**Instructions to follow**
Copy out every line of text in the records below, keeping each one the same.

**Source data**
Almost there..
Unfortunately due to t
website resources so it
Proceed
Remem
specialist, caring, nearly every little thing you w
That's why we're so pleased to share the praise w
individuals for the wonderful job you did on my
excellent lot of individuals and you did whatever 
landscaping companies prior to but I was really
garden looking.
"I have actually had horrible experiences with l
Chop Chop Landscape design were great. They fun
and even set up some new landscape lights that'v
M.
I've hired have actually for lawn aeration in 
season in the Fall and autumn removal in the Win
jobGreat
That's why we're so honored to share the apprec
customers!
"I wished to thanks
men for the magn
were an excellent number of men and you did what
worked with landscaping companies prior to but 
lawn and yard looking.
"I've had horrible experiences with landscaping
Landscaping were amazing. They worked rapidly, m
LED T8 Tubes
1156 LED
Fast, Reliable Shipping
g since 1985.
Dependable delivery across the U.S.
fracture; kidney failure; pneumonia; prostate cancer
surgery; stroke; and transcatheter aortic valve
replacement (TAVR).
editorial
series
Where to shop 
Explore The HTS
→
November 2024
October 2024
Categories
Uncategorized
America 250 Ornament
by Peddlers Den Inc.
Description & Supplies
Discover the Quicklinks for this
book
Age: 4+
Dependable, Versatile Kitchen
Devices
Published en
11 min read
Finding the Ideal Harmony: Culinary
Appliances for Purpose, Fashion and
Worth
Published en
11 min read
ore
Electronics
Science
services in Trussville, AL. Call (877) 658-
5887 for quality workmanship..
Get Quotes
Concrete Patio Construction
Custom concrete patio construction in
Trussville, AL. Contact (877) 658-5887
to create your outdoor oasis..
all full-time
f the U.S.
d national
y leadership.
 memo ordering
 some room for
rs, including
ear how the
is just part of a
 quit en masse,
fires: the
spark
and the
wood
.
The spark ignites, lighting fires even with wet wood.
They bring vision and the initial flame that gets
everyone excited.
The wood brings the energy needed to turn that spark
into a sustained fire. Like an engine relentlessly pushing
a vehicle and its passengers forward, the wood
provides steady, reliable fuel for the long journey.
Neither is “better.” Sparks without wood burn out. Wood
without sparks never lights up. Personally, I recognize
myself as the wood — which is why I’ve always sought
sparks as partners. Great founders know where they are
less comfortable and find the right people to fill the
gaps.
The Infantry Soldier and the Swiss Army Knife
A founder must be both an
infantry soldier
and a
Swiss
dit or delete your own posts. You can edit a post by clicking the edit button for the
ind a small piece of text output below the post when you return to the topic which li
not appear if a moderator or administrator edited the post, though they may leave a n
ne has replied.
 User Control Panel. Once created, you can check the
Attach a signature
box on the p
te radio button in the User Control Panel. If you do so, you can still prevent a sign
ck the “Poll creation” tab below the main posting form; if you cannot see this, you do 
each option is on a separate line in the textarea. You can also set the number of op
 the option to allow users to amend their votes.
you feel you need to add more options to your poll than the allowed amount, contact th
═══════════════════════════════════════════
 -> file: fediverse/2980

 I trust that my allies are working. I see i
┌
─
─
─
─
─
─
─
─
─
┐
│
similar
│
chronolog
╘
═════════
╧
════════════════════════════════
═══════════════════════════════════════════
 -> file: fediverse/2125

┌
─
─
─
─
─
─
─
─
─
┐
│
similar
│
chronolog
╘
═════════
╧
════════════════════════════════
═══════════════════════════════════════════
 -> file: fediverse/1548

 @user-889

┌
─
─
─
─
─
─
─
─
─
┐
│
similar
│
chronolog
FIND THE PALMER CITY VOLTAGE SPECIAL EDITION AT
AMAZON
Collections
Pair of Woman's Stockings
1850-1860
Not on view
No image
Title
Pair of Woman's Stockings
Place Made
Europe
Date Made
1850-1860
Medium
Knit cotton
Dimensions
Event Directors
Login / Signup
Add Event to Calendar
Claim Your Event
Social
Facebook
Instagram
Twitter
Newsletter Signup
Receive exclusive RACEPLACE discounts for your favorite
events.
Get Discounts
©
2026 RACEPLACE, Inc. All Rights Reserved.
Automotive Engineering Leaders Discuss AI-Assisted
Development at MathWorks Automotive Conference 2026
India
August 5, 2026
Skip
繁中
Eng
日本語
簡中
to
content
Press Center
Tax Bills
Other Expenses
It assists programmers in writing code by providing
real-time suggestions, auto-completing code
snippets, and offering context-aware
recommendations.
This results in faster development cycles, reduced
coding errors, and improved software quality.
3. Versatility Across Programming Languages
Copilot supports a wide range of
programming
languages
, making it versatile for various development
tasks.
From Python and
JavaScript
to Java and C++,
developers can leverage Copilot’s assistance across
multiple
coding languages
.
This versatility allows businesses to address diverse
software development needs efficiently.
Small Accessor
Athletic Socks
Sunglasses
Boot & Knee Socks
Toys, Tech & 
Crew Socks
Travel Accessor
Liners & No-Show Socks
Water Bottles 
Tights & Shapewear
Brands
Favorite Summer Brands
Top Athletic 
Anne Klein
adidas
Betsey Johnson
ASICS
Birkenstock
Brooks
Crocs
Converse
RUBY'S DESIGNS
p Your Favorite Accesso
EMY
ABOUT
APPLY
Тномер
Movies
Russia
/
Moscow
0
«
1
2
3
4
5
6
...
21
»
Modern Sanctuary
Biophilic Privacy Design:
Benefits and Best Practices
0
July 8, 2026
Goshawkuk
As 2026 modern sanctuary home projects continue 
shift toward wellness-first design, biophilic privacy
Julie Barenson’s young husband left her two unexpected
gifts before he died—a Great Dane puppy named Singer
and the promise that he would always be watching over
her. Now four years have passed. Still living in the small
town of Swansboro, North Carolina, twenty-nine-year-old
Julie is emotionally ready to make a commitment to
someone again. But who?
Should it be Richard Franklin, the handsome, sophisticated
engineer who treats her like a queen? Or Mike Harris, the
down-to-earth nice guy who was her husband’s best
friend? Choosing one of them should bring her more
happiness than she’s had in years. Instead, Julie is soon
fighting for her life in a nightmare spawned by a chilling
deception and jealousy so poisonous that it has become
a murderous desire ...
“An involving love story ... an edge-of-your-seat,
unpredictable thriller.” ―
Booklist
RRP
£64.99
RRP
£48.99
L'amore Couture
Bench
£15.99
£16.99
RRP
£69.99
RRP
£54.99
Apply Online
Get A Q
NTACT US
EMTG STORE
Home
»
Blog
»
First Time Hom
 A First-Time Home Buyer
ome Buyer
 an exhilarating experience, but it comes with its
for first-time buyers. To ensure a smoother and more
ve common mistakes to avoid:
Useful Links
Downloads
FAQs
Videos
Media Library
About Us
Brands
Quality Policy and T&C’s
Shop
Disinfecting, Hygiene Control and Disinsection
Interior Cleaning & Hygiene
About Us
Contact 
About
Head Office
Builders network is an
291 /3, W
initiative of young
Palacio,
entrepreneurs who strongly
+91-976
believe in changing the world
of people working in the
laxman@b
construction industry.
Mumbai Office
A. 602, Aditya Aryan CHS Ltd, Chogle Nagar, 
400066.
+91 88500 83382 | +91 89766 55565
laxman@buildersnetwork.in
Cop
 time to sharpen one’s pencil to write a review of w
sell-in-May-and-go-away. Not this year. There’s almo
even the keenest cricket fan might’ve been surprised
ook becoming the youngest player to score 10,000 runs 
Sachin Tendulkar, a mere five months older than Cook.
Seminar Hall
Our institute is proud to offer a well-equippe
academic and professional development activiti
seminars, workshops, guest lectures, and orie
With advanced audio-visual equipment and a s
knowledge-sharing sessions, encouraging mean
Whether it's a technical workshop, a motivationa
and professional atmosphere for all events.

**Answer space**
Almost there..
Unfortunately due to t
website resources so it
Proceed
Remem
specialist, caring, nearly every little thing you w
That's why we're so pleased to share the praise w
individuals for the wonderful job you did on my
excellent lot of individuals and you did whatever 
landscaping companies prior to but I was really
garden looking.
"I have actually had horrible experiences with l
Chop Chop Landscape design were great. They fun
and even set up some new landscape lights that'v
M.
I've hired have actually for lawn aeration in 
season in the Fall and autumn removal in the Win
jobGreat
That's why we're so honored to share the apprec
customers!
"I wished to thanks
men for the magn
were an excellent number of men and you did what
worked with landscaping companies prior to but 
lawn and yard looking.
"I've had horrible experiences with landscaping
Landscaping were amazing. They worked rapidly, m
LED T8 Tubes
1156 LED
Fast, Reliable Shipping
g since 1985.
Dependable delivery across the U.S.
fracture; kidney failure; pneumonia; prostate cancer
surgery; stroke; and transcatheter aortic valve
replacement (TAVR).
editorial
series
Where to shop 
Explore The HTS
→
November 2024
October 2024
Categories
Uncategorized
America 250 Ornament
by Peddlers Den Inc.
Description & Supplies
Discover the Quicklinks for this
book
Age: 4+
Dependable, Versatile Kitchen
Devices
Published en
11 min read
Finding the Ideal Harmony: Culinary
Appliances for Purpose, Fashion and
Worth
Published en
11 min read
ore
Electronics
Science
services in Trussville, AL. Call (877) 658-
5887 for quality workmanship..
Get Quotes
Concrete Patio Construction
Custom concrete patio construction in
Trussville, AL. Contact (877) 658-5887
to create your outdoor oasis..
all full-time
f the U.S.
d national
y leadership.
 memo ordering
 some room for
rs, including
ear how the
is just part of a
 quit en masse,
fires: the
spark
and the
wood
.
The spark ignites, lighting fires even with wet wood.
They bring vision and the initial flame that gets
everyone excited.
The wood brings the energy needed to turn that spark
into a sustained fire. Like an engine relentlessly pushing
a vehicle and its passengers forward, the wood
provides steady, reliable fuel for the long journey.
Neither is “better.” Sparks without wood burn out. Wood
without sparks never lights up. Personally, I recognize
myself as the wood — which is why I’ve always sought
sparks as partners. Great founders know where they are
less comfortable and find the right people to fill the
gaps.
The Infantry Soldier and the Swiss Army Knife
A founder must be both an
infantry soldier
and a
Swiss
dit or delete your own posts. You can edit a post by clicking the edit button for the
ind a small piece of text output below the post when you return to the topic which li
not appear if a moderator or administrator edited the post, though they may leave a n
ne has replied.
 User Control Panel. Once created, you can check the
Attach a signature
box on the p
te radio button in the User Control Panel. If you do so, you can still prevent a sign
ck the “Poll creation” tab below the main posting form; if you cannot see this, you do 
each option is on a separate line in the textarea. You can also set the number of op
 the option to allow users to amend their votes.
you feel you need to add more options to your poll than the allowed amount, contact th
═══════════════════════════════════════════
 -> file: fediverse/2980

 I trust that my allies are working. I see i
┌
─
─
─
─
─
─
─
─
─
┐
│
similar
│
chronolog
╘
═════════
╧
════════════════════════════════
═══════════════════════════════════════════
 -> file: fediverse/2125

┌
─
─
─
─
─
─
─
─
─
┐
│
similar
│
chronolog
╘
═════════
╧
════════════════════════════════
═══════════════════════════════════════════
 -> file: fediverse/1548

 @user-889

┌
─
─
─
─
─
─
─
─
─
┐
│
similar
│
chronolog
FIND THE PALMER CITY VOLTAGE SPECIAL EDITION AT
AMAZON
Collections
Pair of Woman's Stockings
1850-1860
Not on view
No image
Title
Pair of Woman's Stockings
Place Made
Europe
Date Made
1850-1860
Medium
Knit cotton
Dimensions
Event Directors
Login / Signup
Add Event to Calendar
Claim Your Event
Social
Facebook
Instagram
Twitter
Newsletter Signup
Receive exclusive RACEPLACE discounts for your favorite
events.
Get Discounts
©
2026 RACEPLACE, Inc. All Rights Reserved.
Automotive Engineering Leaders Discuss AI-Assisted
Development at MathWorks Automotive Conference 2026
India
August 5, 2026
Skip
繁中
Eng
日本語
簡中
to
content
Press Center
Tax Bills
Other Expenses
It assists programmers in writing code by providing
real-time suggestions, auto-completing code
snippets, and offering context-aware
recommendations.
This results in faster development cycles, reduced
coding errors, and improved software quality.
3. Versatility Across Programming Languages
Copilot supports a wide range of
programming
languages
, making it versatile for various development
tasks.
From Python and
JavaScript
to Java and C++,
developers can leverage Copilot’s assistance across
multiple
coding languages
.
This versatility allows businesses to address diverse
software development needs efficiently.
Small Accessor
Athletic Socks
Sunglasses
Boot & Knee Socks
Toys, Tech & 
Crew Socks
Travel Accessor
Liners & No-Show Socks
Water Bottles 
Tights & Shapewear
Brands
Favorite Summer Brands
Top Athletic 
Anne Klein
adidas
Betsey Johnson
ASICS
Birkenstock
Brooks
Crocs
Converse
RUBY'S DESIGNS
p Your Favorite Accesso
EMY
ABOUT
APPLY
Тномер
Movies
Russia
/
Moscow
0
«
1
2
3
4
5
6
...
21
»
Modern Sanctuary
Biophilic Privacy Design:
Benefits and Best Practices
0
July 8, 2026
Goshawkuk
As 2026 modern sanctuary home projects continue 
shift toward wellness-first design, biophilic privacy
Julie Barenson’s young husband left her two unexpected
gifts before he died—a Great Dane puppy named Singer
and the promise that he would always be watching over
her. Now four years have passed. Still living in the small
town of Swansboro, North Carolina, twenty-nine-year-old
Julie is emotionally ready to make a commitment to
someone again. But who?
Should it be Richard Franklin, the handsome, sophisticated
engineer who treats her like a queen? Or Mike Harris, the
down-to-earth nice guy who was her husband’s best
friend? Choosing one of them should bring her more
happiness than she’s had in years. Instead, Julie is soon
fighting for her life in a nightmare spawned by a chilling
deception and jealousy so poisonous that it has become
a murderous desire ...
“An involving love story ... an edge-of-your-seat,
unpredictable thriller.” ―
Booklist
RRP
£64.99
RRP
£48.99
L'amore Couture
Bench
£15.99
£16.99
RRP
£69.99
RRP
£54.99
Apply Online
Get A Q
NTACT US
EMTG STORE
Home
»
Blog
»
First Time Hom
 A First-Time Home Buyer
ome Buyer
 an exhilarating experience, but it comes with its
for first-time buyers. To ensure a smoother and more
ve common mistakes to avoid:
Useful Links
Downloads
FAQs
Videos
Media Library
About Us
Brands
Quality Policy and T&C’s
Shop
Disinfecting, Hygiene Control and Disinsection
Interior Cleaning & Hygiene
About Us
Contact 
About
Head Office
Builders network is an
291 /3, W
initiative of young
Palacio,
entrepreneurs who strongly
+91-976
believe in changing the world
of people working in the
laxman@b
construction industry.
Mumbai Office
A. 602, Aditya Aryan CHS Ltd, Chogle Nagar, 
400066.
+91 88500 83382 | +91 89766 55565
laxman@buildersnetwork.in
Cop
 time to sharpen one’s pencil to write a review of w
sell-in-May-and-go-away. Not this year. There’s almo
even the keenest cricket fan might’ve been surprised
ook becoming the youngest player to score 10,000 runs 
Sachin Tendulkar, a mere five months older than Cook.
Seminar Hall
Our institute is proud to offer a well-equippe
academic and professional development activiti
seminars, workshops, guest lectures, and orie
With advanced audio-visual equipment and a s
knowledge-sharing sessions, encouraging mean
Whether it's a technical workshop, a motivationa
and professional atmosphere for all events.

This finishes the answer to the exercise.